Ateam of researchers discovered a genetic mutation in a non-coding region of DNA that changes thyroid regulation, resulting in a rare type of congenital thyroid abnormality.
Findings of the researchers from the University of Chicago, in collaboration with the Free University of Brussels and the University of Washington published in Nature Genetics. The journal also published a News & Views piece on the discovery.
One in every 2,000 newborns has a lack or diminished thyroid hormone at birth, which can cause irreparable mental and development damage if left untreated. Thyroid stimulating hormone (TSH), produced by the pituitary gland, regulates the production of thyroid hormone. When thyroid hormone levels fall, TSH levels rise. As a result, TSH is commonly used to screen babies for thyroid hormone insufficiency, allowing for early treatment and prevention of the devastating effects.

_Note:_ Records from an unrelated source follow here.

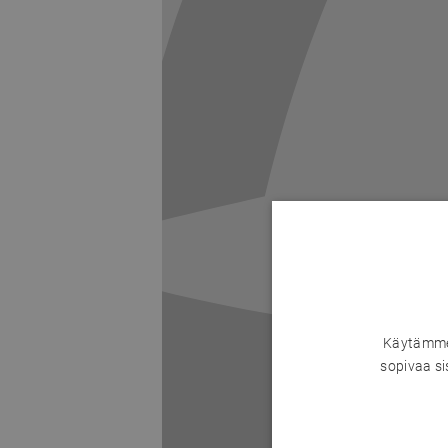
Käytämme 
sopivaa si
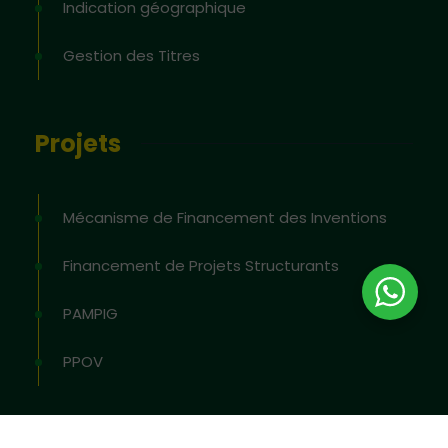
Indication géographique
Gestion des Titres
Projets
Mécanisme de Financement des Inventions
Financement de Projets Structurants
PAMPIG
PPOV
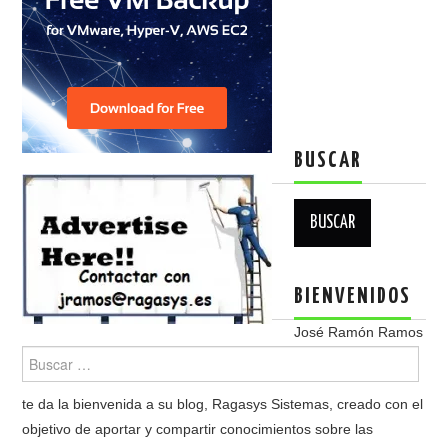
BUSCAR
Buscar:
BIENVENIDOS
José Ramón Ramos
te da la bienvenida a su blog, Ragasys Sistemas, creado con el
objetivo de aportar y compartir conocimientos sobre las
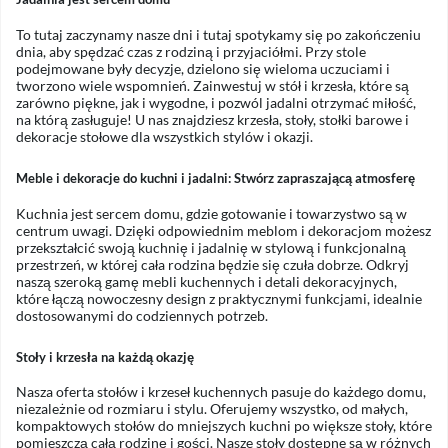
To tutaj zaczynamy nasze dni i tutaj spotykamy się po zakończeniu
dnia, aby spędzać czas z rodziną i przyjaciółmi. Przy stole
podejmowane były decyzje, dzielono się wieloma uczuciami i
tworzono wiele wspomnień. Zainwestuj w stół i krzesła, które są
zarówno piękne, jak i wygodne, i pozwól jadalni otrzymać miłość,
na którą zasługuje! U nas znajdziesz krzesła, stoły, stołki barowe i
dekoracje stołowe dla wszystkich stylów i okazji.
Meble i dekoracje do kuchni i jadalni: Stwórz zapraszającą atmosferę
Kuchnia jest sercem domu, gdzie gotowanie i towarzystwo są w
centrum uwagi. Dzięki odpowiednim meblom i dekoracjom możesz
przekształcić swoją kuchnię i jadalnię w stylową i funkcjonalną
przestrzeń, w której cała rodzina będzie się czuła dobrze. Odkryj
naszą szeroką gamę mebli kuchennych i detali dekoracyjnych,
które łączą nowoczesny design z praktycznymi funkcjami, idealnie
dostosowanymi do codziennych potrzeb.
Stoły i krzesła na każdą okazję
Nasza oferta stołów i krzeseł kuchennych pasuje do każdego domu,
niezależnie od rozmiaru i stylu. Oferujemy wszystko, od małych,
kompaktowych stołów do mniejszych kuchni po większe stoły, które
pomieszczą całą rodzinę i gości. Nasze stoły dostępne są w różnych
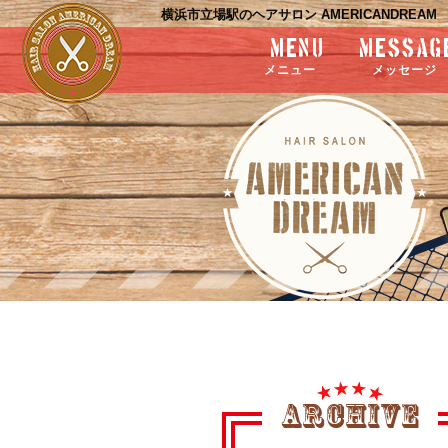
横浜市立場駅のヘアサロン AMERICANDREAM
menu
messag
メニュー
メッセージ
ARCHIVE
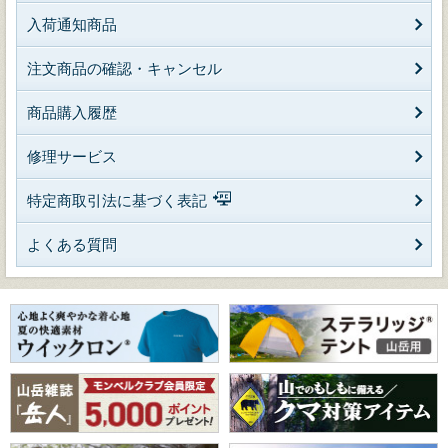
入荷通知商品
注文商品の確認・キャンセル
商品購入履歴
修理サービス
特定商取引法に基づく表記
よくある質問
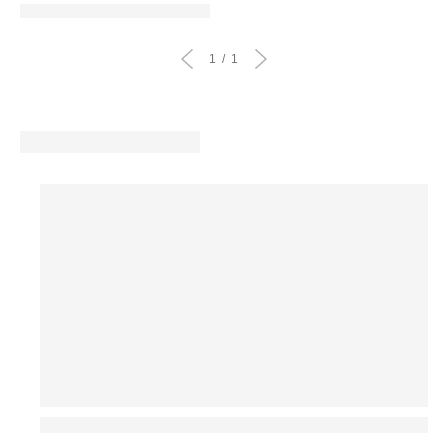
d'origine
remisé
PHOTOGRAPHIE RETOUCHÉE
:
:
1
1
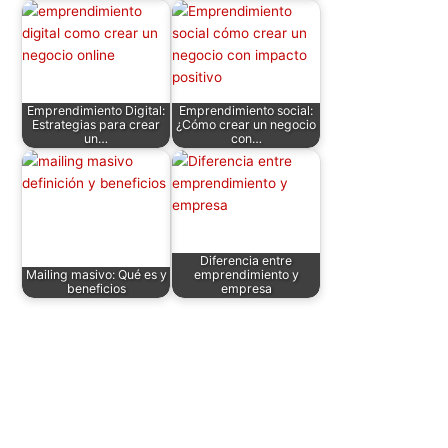
k
Emprendimiento Digital:
Emprendimiento social:
Estrategias para crear
¿Cómo crear un negocio
un…
con…
Diferencia entre
Mailing masivo: Qué es y
emprendimiento y
beneficios
empresa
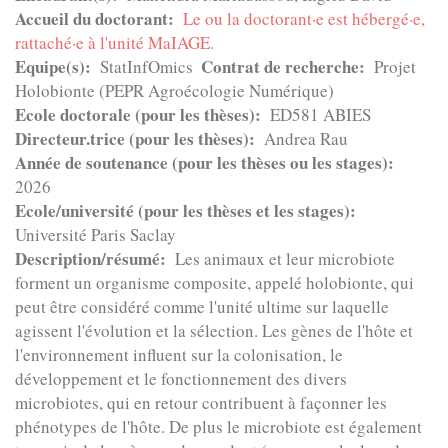
Accueil du doctorant
Le ou la doctorant·e est hébergé·e,
rattaché·e à l'unité MaIAGE.
Equipe(s)
Contrat de recherche
StatInfOmics
Projet
Holobionte (PEPR Agroécologie Numérique)
Ecole doctorale (pour les thèses)
ED581 ABIES
Directeur.trice (pour les thèses)
Andrea Rau
Année de soutenance (pour les thèses ou les stages)
2026
Ecole/université (pour les thèses et les stages)
Université Paris Saclay
Description/résumé
Les animaux et leur microbiote
forment un organisme composite, appelé holobionte, qui
peut être considéré comme l'unité ultime sur laquelle
agissent l'évolution et la sélection. Les gènes de l'hôte et
l'environnement influent sur la colonisation, le
développement et le fonctionnement des divers
microbiotes, qui en retour contribuent à façonner les
phénotypes de l'hôte. De plus le microbiote est également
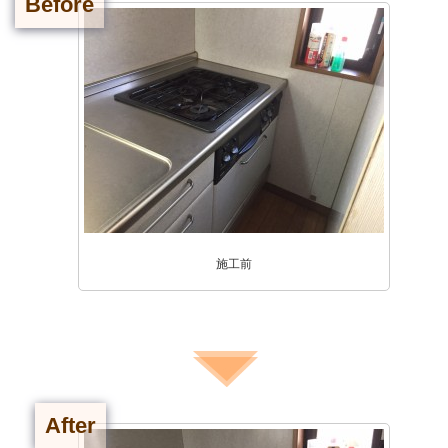
Before
施工前
After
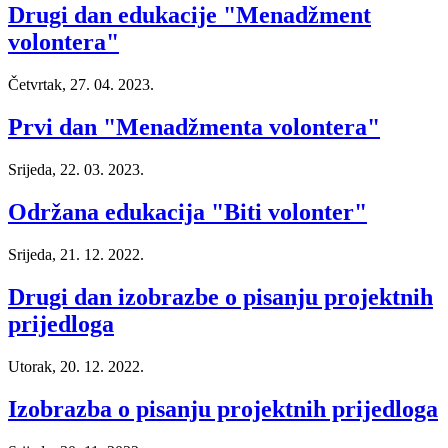
Drugi dan edukacije "Menadžment
volontera"
Četvrtak, 27. 04. 2023.
Prvi dan "Menadžmenta volontera"
Srijeda, 22. 03. 2023.
Održana edukacija "Biti volonter"
Srijeda, 21. 12. 2022.
Drugi dan izobrazbe o pisanju projektnih
prijedloga
Utorak, 20. 12. 2022.
Izobrazba o pisanju projektnih prijedloga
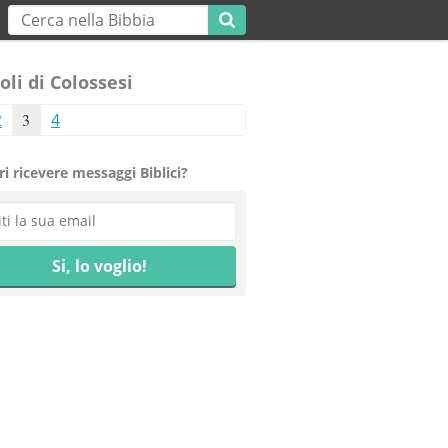
oli di Colossesi
2
3
4
i ricevere messaggi Biblici?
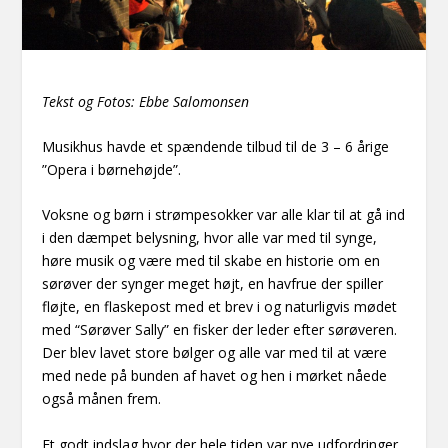
Tekst og Fotos: Ebbe Salomonsen
Musikhus havde et spændende tilbud til de 3 – 6 årige
”Opera i børnehøjde”.
Voksne og børn i strømpesokker var alle klar til at gå ind
i den dæmpet belysning, hvor alle var med til synge,
høre musik og være med til skabe en historie om en
sørøver der synger meget højt, en havfrue der spiller
fløjte, en flaskepost med et brev i og naturligvis mødet
med “Sørøver Sally” en fisker der leder efter sørøveren.
Der blev lavet store bølger og alle var med til at være
med nede på bunden af havet og hen i mørket nåede
også månen frem.
Et godt indslag hvor der hele tiden var nye udfordringer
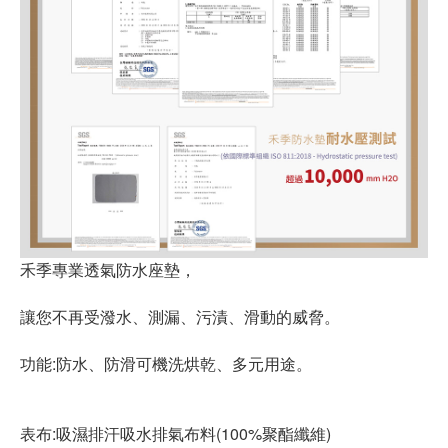
禾季專業透氣防水座墊，
讓您不再受潑水、測漏、污漬、滑動的威脅。
功能:防水、防滑可機洗烘乾、多元用途。
表布:吸濕排汗吸水排氣布料(100%聚酯纖維)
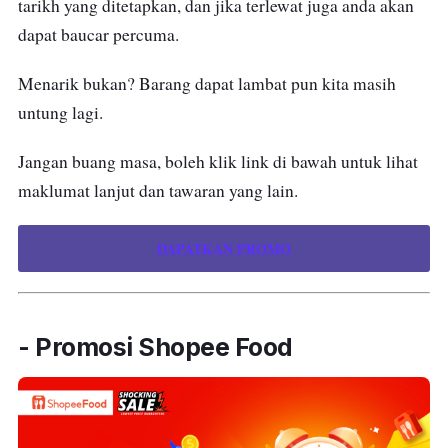
tarikh yang ditetapkan, dan jika terlewat juga anda akan
dapat baucar percuma.
Menarik bukan? Barang dapat lambat pun kita masih
untung lagi.
Jangan buang masa, boleh klik link di bawah untuk lihat
maklumat lanjut dan tawaran yang lain.
DAPATKAN PROMO
- Promosi Shopee Food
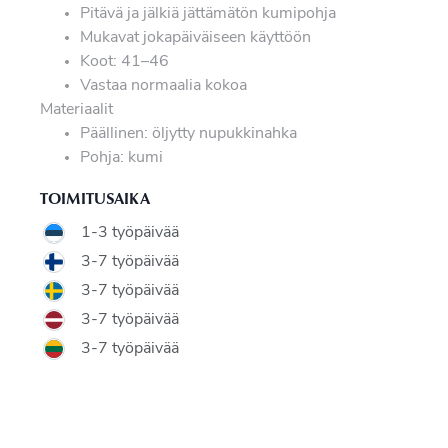
Pitävä ja jälkiä jättämätön kumipohja
Mukavat jokapäiväiseen käyttöön
Koot: 41–46
Vastaa normaalia kokoa
Materiaalit
Päällinen: öljytty nupukkinahka
Pohja: kumi
TOIMITUSAIKA
1-3 työpäivää
3-7 työpäivää
3-7 työpäivää
3-7 työpäivää
3-7 työpäivää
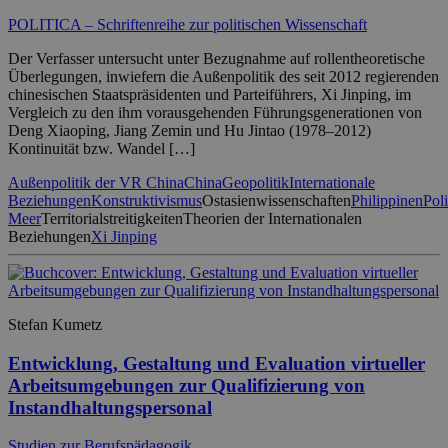
POLITICA – Schriftenreihe zur politischen Wissenschaft
Der Verfasser untersucht unter Bezugnahme auf rollentheoretische
Überlegungen, inwiefern die Außenpolitik des seit 2012 regierenden
chinesischen Staatspräsidenten und Parteiführers, Xi Jinping, im
Vergleich zu den ihm vorausgehenden Führungsgenerationen von
Deng Xiaoping, Jiang Zemin und Hu Jintao (1978–2012)
Kontinuität bzw. Wandel […]
Außenpolitik der VR China
China
Geopolitik
Internationale
Beziehungen
Konstruktivismus
Ostasienwissenschaften
Philippinen
Pol
Meer
Territorialstreitigkeiten
Theorien der Internationalen
Beziehungen
Xi Jinping
Stefan Kumetz
Entwicklung, Gestaltung und Evaluation virtueller
Arbeitsumgebungen zur Qualifizierung von
Instandhaltungspersonal
Studien zur Berufspädagogik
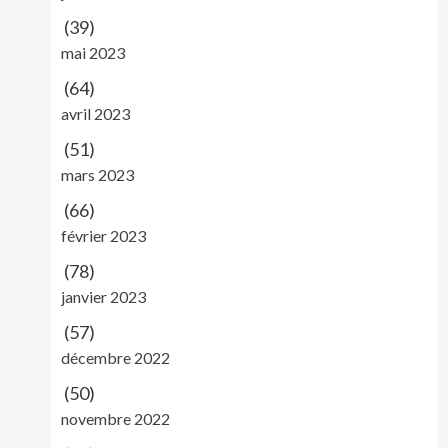
(39)
mai 2023
(64)
avril 2023
(51)
mars 2023
(66)
février 2023
(78)
janvier 2023
(57)
décembre 2022
(50)
novembre 2022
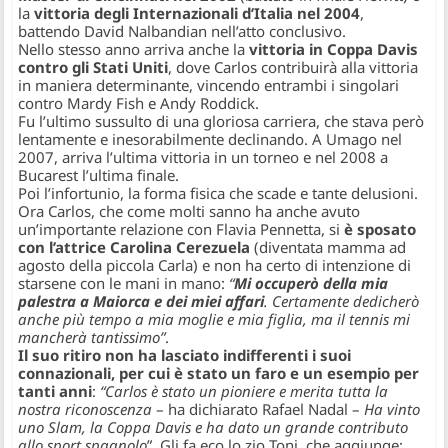
la
vittoria degli Internazionali d’Italia nel 2004
,
battendo David Nalbandian nell’atto conclusivo.
Nello stesso anno arriva anche la
vittoria in Coppa Davis
contro gli Stati Uniti
, dove Carlos contribuirà alla vittoria
in maniera determinante, vincendo entrambi i singolari
contro Mardy Fish e Andy Roddick.
Fu l’ultimo sussulto di una gloriosa carriera, che stava però
lentamente e inesorabilmente declinando. A Umago nel
2007, arriva l’ultima vittoria in un torneo e nel 2008 a
Bucarest l’ultima finale.
Poi l’infortunio, la forma fisica che scade e tante delusioni.
Ora Carlos, che come molti sanno ha anche avuto
un’importante relazione con Flavia Pennetta, si
è sposato
con l’attrice Carolina Cerezuela
(diventata mamma ad
agosto della piccola Carla) e non ha certo di intenzione di
starsene con le mani in mano:
“
Mi occuperò della mia
palestra a Maiorca e dei miei affari
. Certamente dedicherò
anche più tempo a mia moglie e mia figlia, ma il tennis mi
mancherà tantissimo”
.
Il suo ritiro non ha lasciato indifferenti i suoi
connazionali, per cui è stato un faro e un esempio per
tanti anni
:
“Carlos è stato un pioniere e merita tutta la
nostra riconoscenza
– ha dichiarato Rafael Nadal –
Ha vinto
uno Slam, la Coppa Davis e ha dato un grande contributo
allo sport spagnolo
”. Gli fa eco lo zio Toni, che aggiunge:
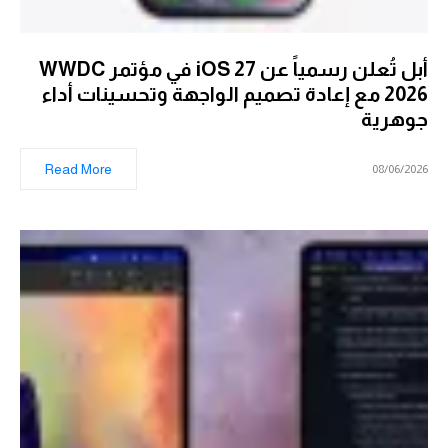
أبل تُعلن رسمياً عن iOS 27 في مؤتمر WWDC
2026 مع إعادة تصميم الواجهة وتحسينات أداء
جوهرية
Read More
08/06/2026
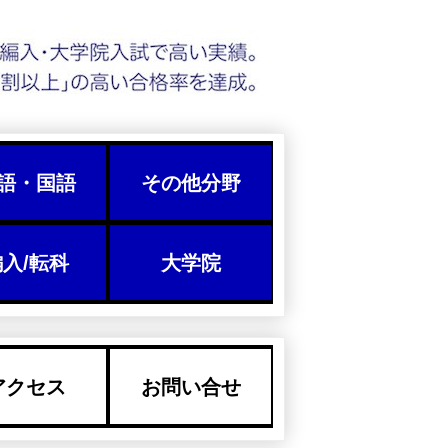
語・国語
その他分野
入/転科
大学院
アクセス
お問い合せ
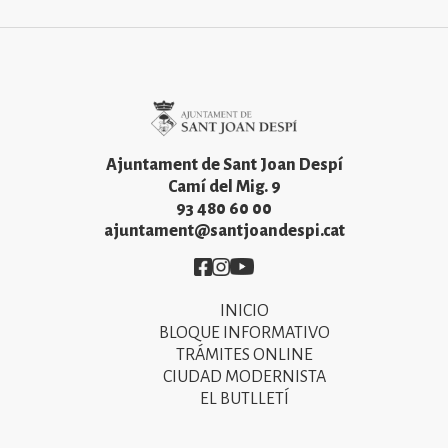
Imatge
Ajuntament de Sant Joan Despí
Camí del Mig. 9
93 480 60 00
ajuntament@santjoandespi.cat
Imatge
Imatge
Imatge
INICIO
Primer
BLOQUE INFORMATIVO
menú
TRÁMITES ONLINE
CIUDAD MODERNISTA
del
EL BUTLLETÍ
peu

However, since the institution of TSH based screening in the early 1980s, instances of high TSH in the presence of normal thyroid hormone levels have been encountered. Individuals with this condition are said to have resistance to TSH or RTSH, but do not always have complications because of it.
RTSH has both a recessively inherited form and a dominantly inherited form. Prior research has uncovered the genetics behind the recessively inherited form. This current research identifies for the first time the genetics of the dominantly inherited form.
“This finding identifies a new physiologic mechanism for control or regulation of the thyroid,” said Samuel Refetoff, MD, Professor Emeritus in the Departments of Medicine, Pediatrics and Committee on Genetics, and corresponding author of the paper. “Once we have unraveled how this particular mechanism works, we will be able to add new knowledge about how the thyroid functions.”
The identification of this genetic mutation is a culmination of twenty-five years of work involving multiple laboratories around the world. Refetoff was on sabbatical leave in the laboratory of Professor and Co-author Gilbert Vassart of the Free University of Brussels when the first family with the dominantly inherited form of RTSH was identified in 1998. Four more families with the condition were found and information about them published in 2005.
The researchers then explored potential candidate genes for the condition. Co-author Helmut Grasberger, then a post doc in Refetoff’s lab and now a research assistant professor at the University of Michigan, was able to link it to an area on chromosome 15, a large piece of DNA with around 40 genes. But technology hindered the ability of the team to take their findings further until recently.